Verizon Communications Inc. reaffirmed its full-year financial outlook on Tuesday, despite the ongoing macroeconomic uncertainty. However, the telecom giant reported weaker-than-expected performance in its core wireless retail postpaid phone business during the first quarter.
In total, Verizon lost a net 289,000 postpaid phone subscribers during the quarter. This figure was worse than the 218,000 losses anticipated by analysts surveyed by S&P Global Visible Alpha. The decline was driven primarily by losses in Verizon’s consumer segment, though the business unit saw comparatively stronger results.
Verizon had already flagged this softness back in March. At an investor conference, company leadership warned about an increasingly competitive landscape impacting postpaid subscriber trends. Postpaid customers—those who are billed monthly after using the service—typically represent a more stable and lucrative segment for wireless carriers compared to prepaid users, who pay in advance.

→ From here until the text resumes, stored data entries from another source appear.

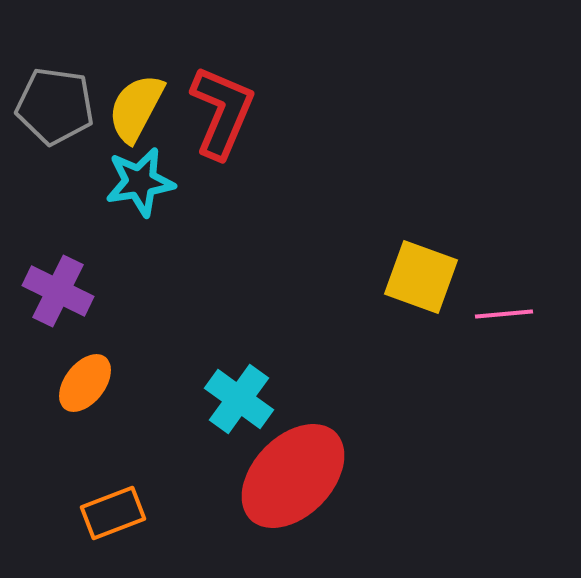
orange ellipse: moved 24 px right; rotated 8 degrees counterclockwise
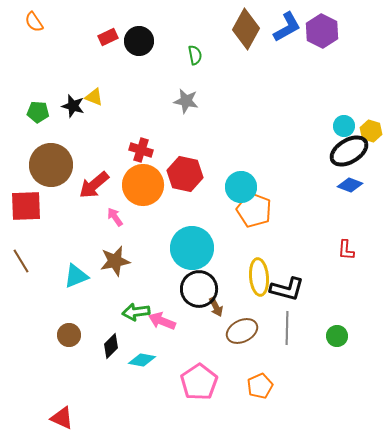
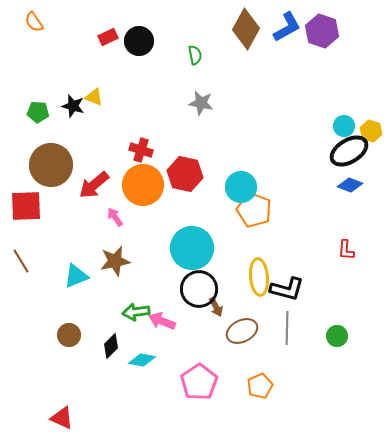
purple hexagon at (322, 31): rotated 8 degrees counterclockwise
gray star at (186, 101): moved 15 px right, 2 px down
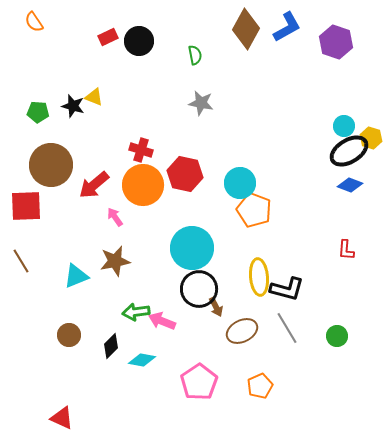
purple hexagon at (322, 31): moved 14 px right, 11 px down
yellow hexagon at (371, 131): moved 7 px down
cyan circle at (241, 187): moved 1 px left, 4 px up
gray line at (287, 328): rotated 32 degrees counterclockwise
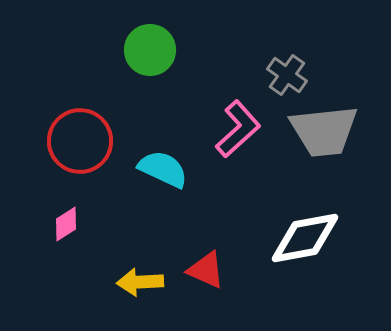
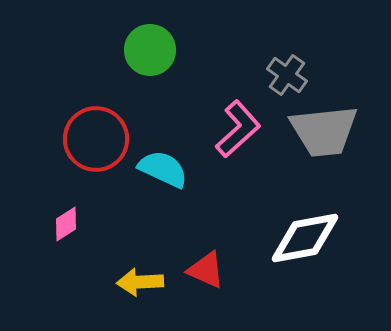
red circle: moved 16 px right, 2 px up
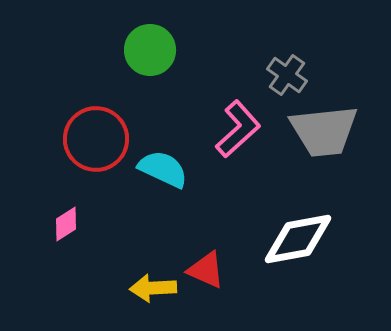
white diamond: moved 7 px left, 1 px down
yellow arrow: moved 13 px right, 6 px down
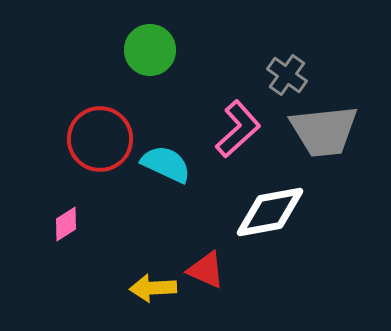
red circle: moved 4 px right
cyan semicircle: moved 3 px right, 5 px up
white diamond: moved 28 px left, 27 px up
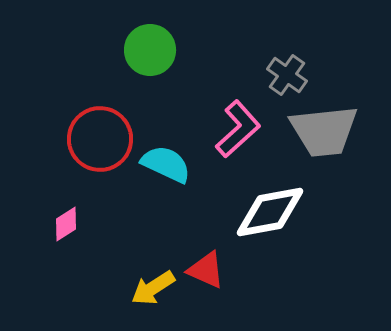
yellow arrow: rotated 30 degrees counterclockwise
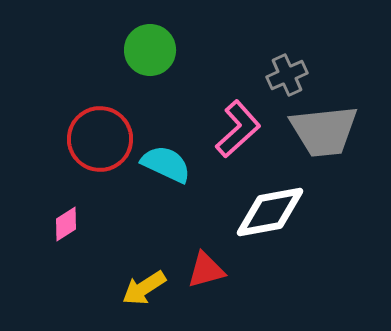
gray cross: rotated 30 degrees clockwise
red triangle: rotated 39 degrees counterclockwise
yellow arrow: moved 9 px left
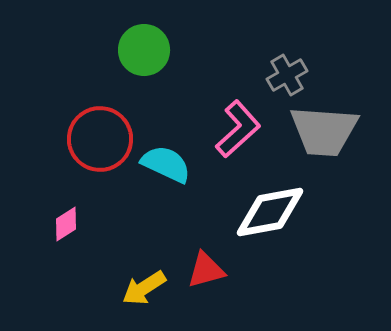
green circle: moved 6 px left
gray cross: rotated 6 degrees counterclockwise
gray trapezoid: rotated 10 degrees clockwise
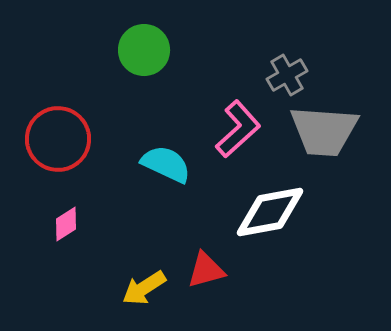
red circle: moved 42 px left
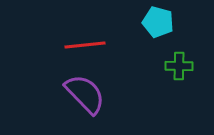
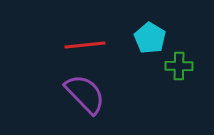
cyan pentagon: moved 8 px left, 16 px down; rotated 16 degrees clockwise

Despite the shortfall in subscriber additions, Verizon’s leadership struck an optimistic tone. CEO Hans Vestberg, in prepared comments tied to the earnings report, said the company concluded the quarter with positive sales momentum that extended into April. Chief Financial Officer Tony Skiadas added that gross additions in consumer postpaid phones rose by a mid-single-digit percentage in March compared to the prior year, and April’s performance had continued to be strong.
Nevertheless, investors were unimpressed. Verizon’s shares fell 4% in premarket trading Tuesday as the market reacted to the results.
In a press release, Vestberg highlighted some of the initiatives Verizon has implemented to attract and retain customers, such as a three-year price lock and a free phone offer for those trading in existing devices.
He emphasized that these efforts, combined with Verizon’s network quality, financial strength, and loyal customer base, put the company in a solid position to keep innovating and investing in long-term growth.
There was some good news in Verizon’s prepaid business, which saw its best core retail net additions—137,000—since the company acquired TracFone in 2021. The company also added 339,000 net broadband subscribers in the quarter.
Wireless service revenue came in at $20.8 billion, which was a 2.7% year-over-year increase and slightly above analysts’ consensus estimate of $20.4 billion. Overall operating revenue totaled $33.5 billion, up 1.5% from the year-ago period and narrowly beating the $33.3 billion forecasted by analysts.
Verizon reported adjusted earnings of $1.19 per share, an increase from $1.15 in the same quarter last year and ahead of the consensus estimate, which was also $1.15.
Looking ahead, the company maintained its full-year guidance, which includes expectations for wireless service revenue to grow between 2% and 2.8%, and free cash flow to range from $17.5 billion to $18.5 billion. However, the company acknowledged that this outlook does not account for potential impacts from new or evolving tariffs.
Telecom companies like Verizon are often seen as relatively shielded from economic downturns, as wireless services are viewed by many consumers as essential. Although some customers may delay upgrading their phones in uncertain economic times, analysts have pointed out that selling new equipment isn’t a major profit driver for companies like Verizon.
Vestberg emphasized this point in his prepared remarks, stating that Verizon has repeatedly proven its resilience during challenging periods. He noted that during uncertain times, the company’s key differentiators and structural strengths become even more apparent, helping to protect its business and support consistent financial performance.
In summary, Verizon’s first-quarter results were a mixed bag. While the company fell short on postpaid subscriber additions, it delivered better-than-expected revenue and earnings and maintained a steady outlook for the year. Executives expressed confidence in Verizon’s ability to navigate a challenging environment and remain competitive, thanks to strong fundamentals, customer incentives, and ongoing investments in growth areas.